そのとき私の心臓、というか身体の中心に電気が走った(絶対)。
擬音をつけるならビリビリドキューン。

それからというもの、寝ても覚めても仁王が頭を占めていて、積極的に話しかけたりアプローチを必死にした。

でも仁王は全く私のことを何とも思っていないようで、寧ろ嫌がられているように思う。


「ねえ、仁王。あんたはどんだけ私のこと嫌いなの、」


ぷい、とそっぽを向かれ悲しくなって、思わず自分が傷つくことが分かりきっている質問をしてしまった。

聞いたあとで後悔していると


「嫌い?‥そがいなこと、言うとらんぜよ」


予想外の返答だった。
周りはざわりとこちらに注目し仁王はまたふいと向こうを向いてしまった。
全てが、私を傷つけるには充分で、


「‥む、無関心、てことですか。嫌いにも、なってくれないんだ‥」


じわり、と溢れる涙を必死に堪えて教室を出ようと仁王に背を向けると、肘辺りを誰かに掴まれた。

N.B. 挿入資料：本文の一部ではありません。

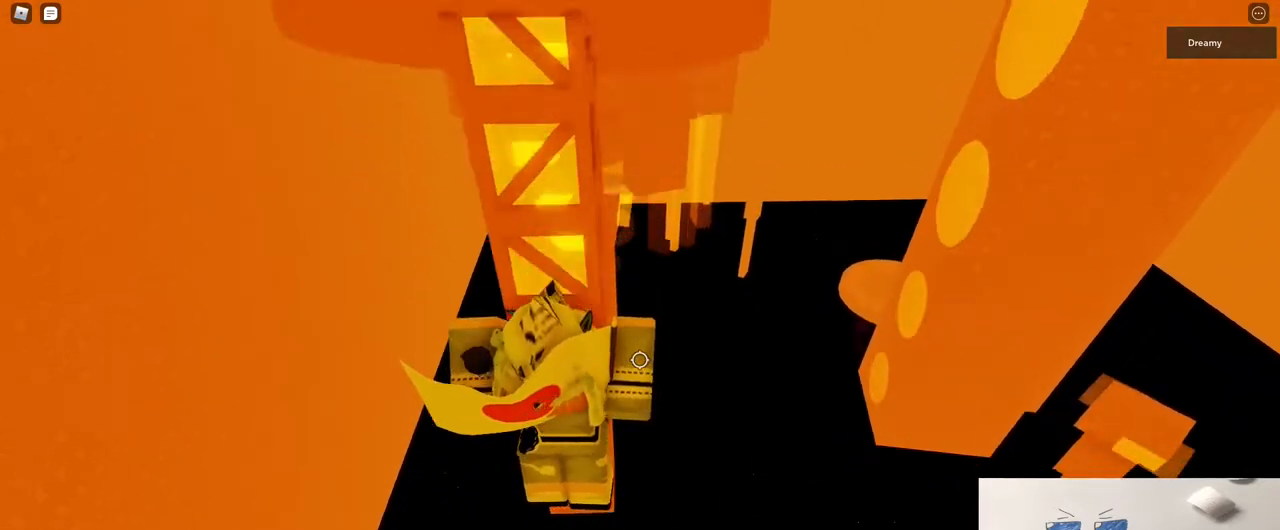
{"keys": ["space", "w"], "mouse": ["right"], "events": []}
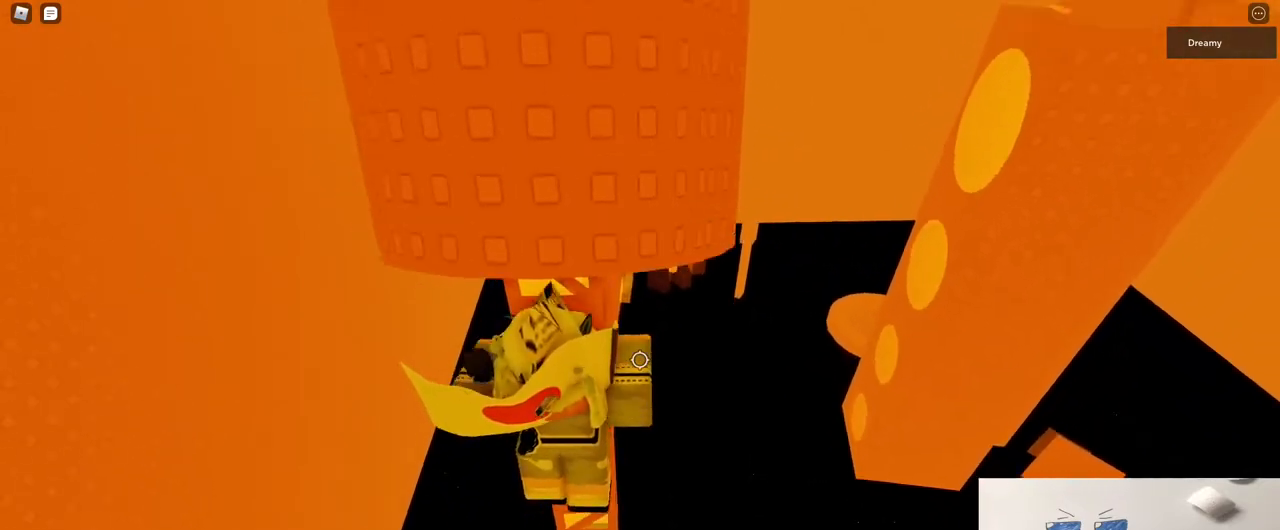
{"keys": ["w"], "mouse": ["right"], "events": [[167, "space", "up"]]}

私の後ろには席に着いている仁王しかいなくて必然的に掴んでいるのはそいつで間違いない。
なんで…


「‥‥待ちんしゃい、」


「は、離してちょろ毛!」


「ちょろ‥、」


周りがぶふっ、と吹いたのなんか気にしてられない。
必死に涙を堪えようと唸っていると(威嚇でもある)


「…無関心でもなか。















‥‥好きじゃ‥、暁」


しん、と静まり返る教室。
脳が何度も何度もリピートする。
好き?好き。誰が、何を。私?仁王が、私を‥?


「‥う、ぅぅ‥っ」


本格的に溢れだした涙を拭う余裕もなくいつの間にか席を立っていた仁王を見上げる。

今日だけで何度予想を裏切る気なのか
いつも無表情な仁王の顔は真っ赤で、夢でもいいと思える程に幸せな気持ちになった。


(あなたの胸にダイブ!!)


((ぅお、!)(っねえ、いつから!?)(え‥)(ねえ‥?)(ぅ゙‥入学、した日から)(((二年間も!?)))(入学‥もしかして、あの方言の男の子!?)(気付くの遅いナリ‥))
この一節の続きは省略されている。